Prompt
Give back the material below line for line without changing anything, but leave out the pictures.

Raw data
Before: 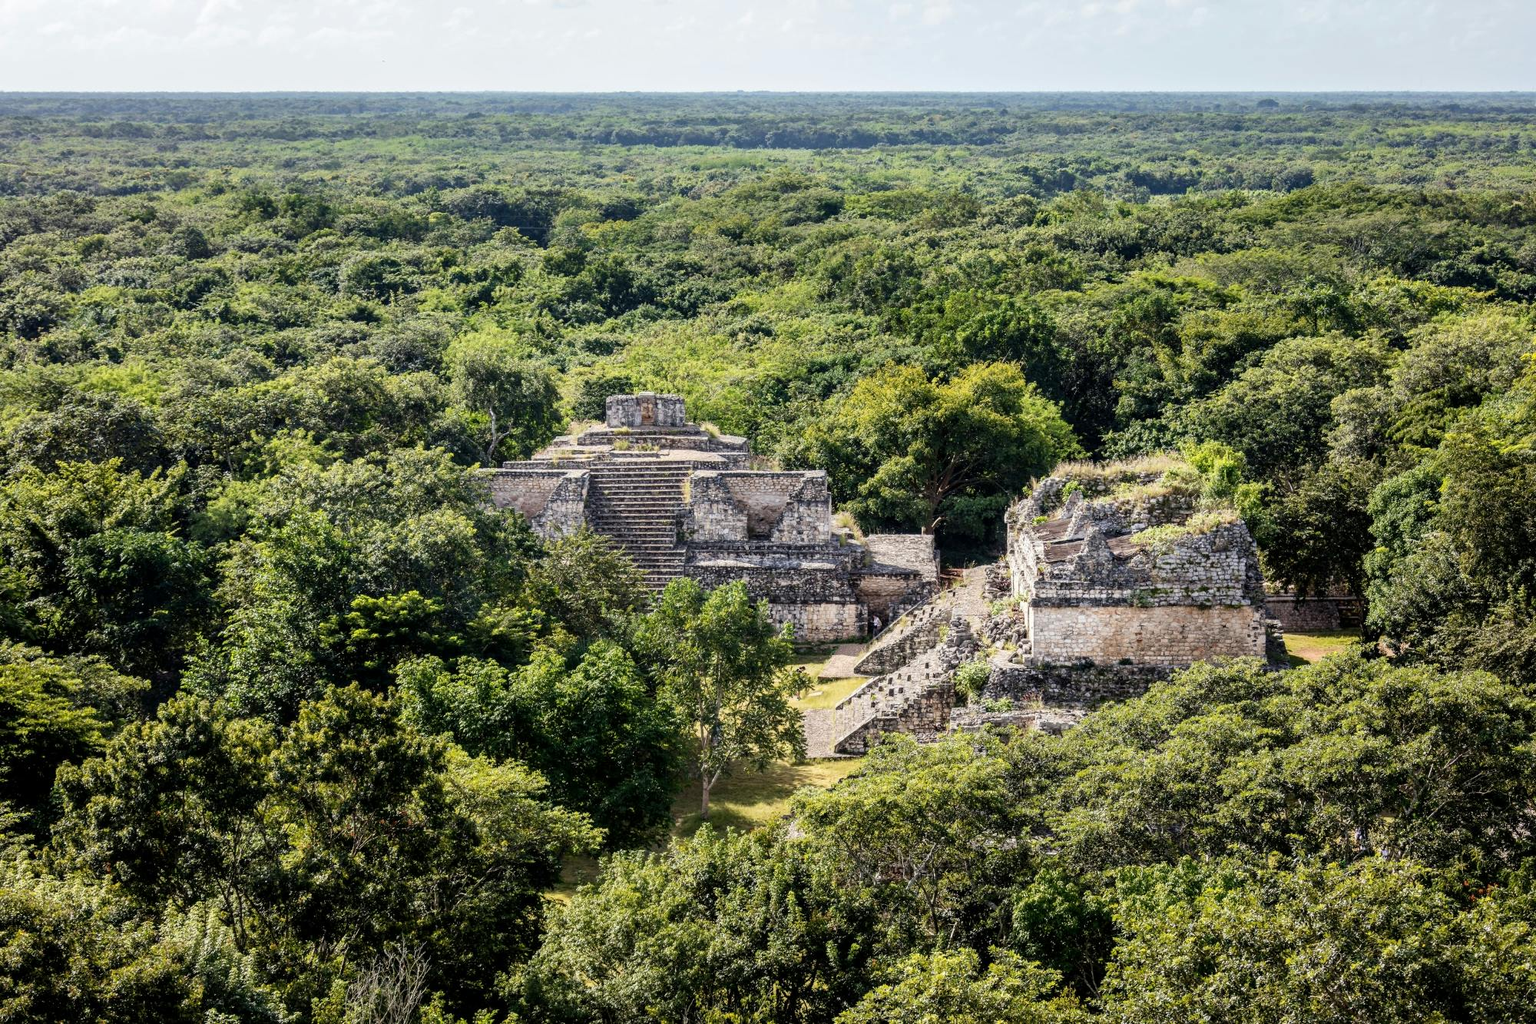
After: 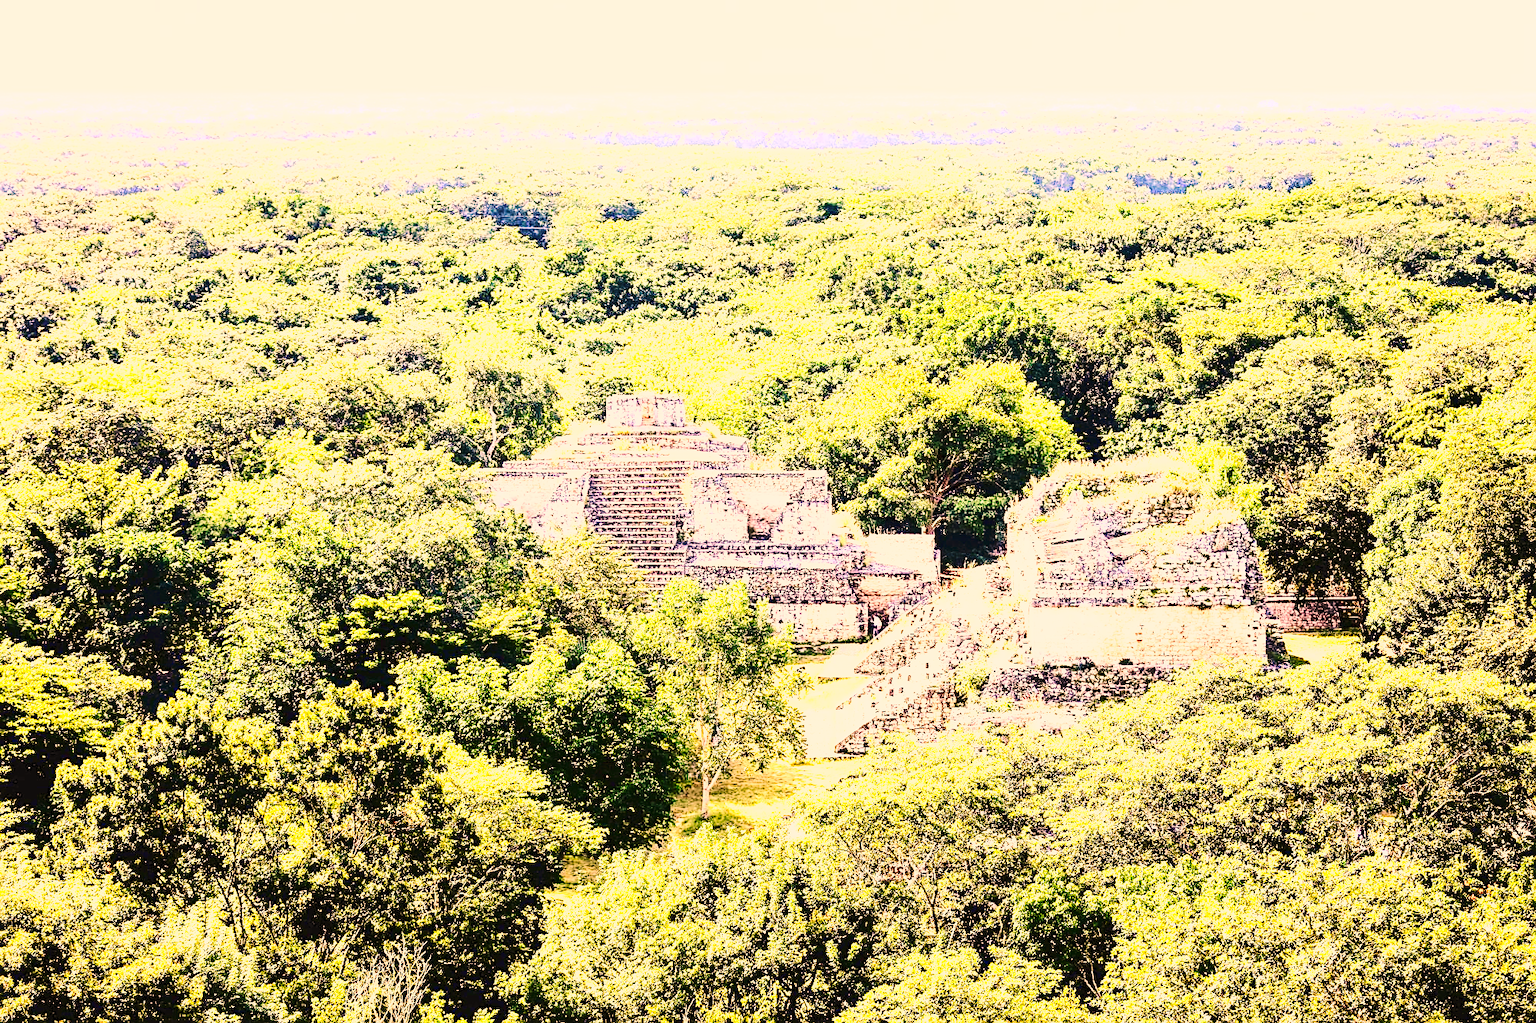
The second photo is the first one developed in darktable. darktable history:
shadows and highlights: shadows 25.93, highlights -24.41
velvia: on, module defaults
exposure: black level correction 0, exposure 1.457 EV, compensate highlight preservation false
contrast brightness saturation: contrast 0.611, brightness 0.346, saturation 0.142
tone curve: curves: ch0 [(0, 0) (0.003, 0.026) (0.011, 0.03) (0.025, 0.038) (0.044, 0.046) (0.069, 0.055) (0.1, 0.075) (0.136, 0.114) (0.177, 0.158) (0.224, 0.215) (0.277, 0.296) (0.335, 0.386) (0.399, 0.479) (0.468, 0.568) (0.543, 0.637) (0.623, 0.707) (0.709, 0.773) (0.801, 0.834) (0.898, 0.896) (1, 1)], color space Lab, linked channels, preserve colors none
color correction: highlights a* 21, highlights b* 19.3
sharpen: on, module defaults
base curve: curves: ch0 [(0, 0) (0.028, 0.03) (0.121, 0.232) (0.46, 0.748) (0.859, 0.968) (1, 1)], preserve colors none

Result of the exercise
Before: 
After: 
The second photo is the first one developed in darktable. darktable history:
shadows and highlights: shadows 25.93, highlights -24.41
velvia: on, module defaults
exposure: black level correction 0, exposure 1.457 EV, compensate highlight preservation false
contrast brightness saturation: contrast 0.611, brightness 0.346, saturation 0.142
tone curve: curves: ch0 [(0, 0) (0.003, 0.026) (0.011, 0.03) (0.025, 0.038) (0.044, 0.046) (0.069, 0.055) (0.1, 0.075) (0.136, 0.114) (0.177, 0.158) (0.224, 0.215) (0.277, 0.296) (0.335, 0.386) (0.399, 0.479) (0.468, 0.568) (0.543, 0.637) (0.623, 0.707) (0.709, 0.773) (0.801, 0.834) (0.898, 0.896) (1, 1)], color space Lab, linked channels, preserve colors none
color correction: highlights a* 21, highlights b* 19.3
sharpen: on, module defaults
base curve: curves: ch0 [(0, 0) (0.028, 0.03) (0.121, 0.232) (0.46, 0.748) (0.859, 0.968) (1, 1)], preserve colors none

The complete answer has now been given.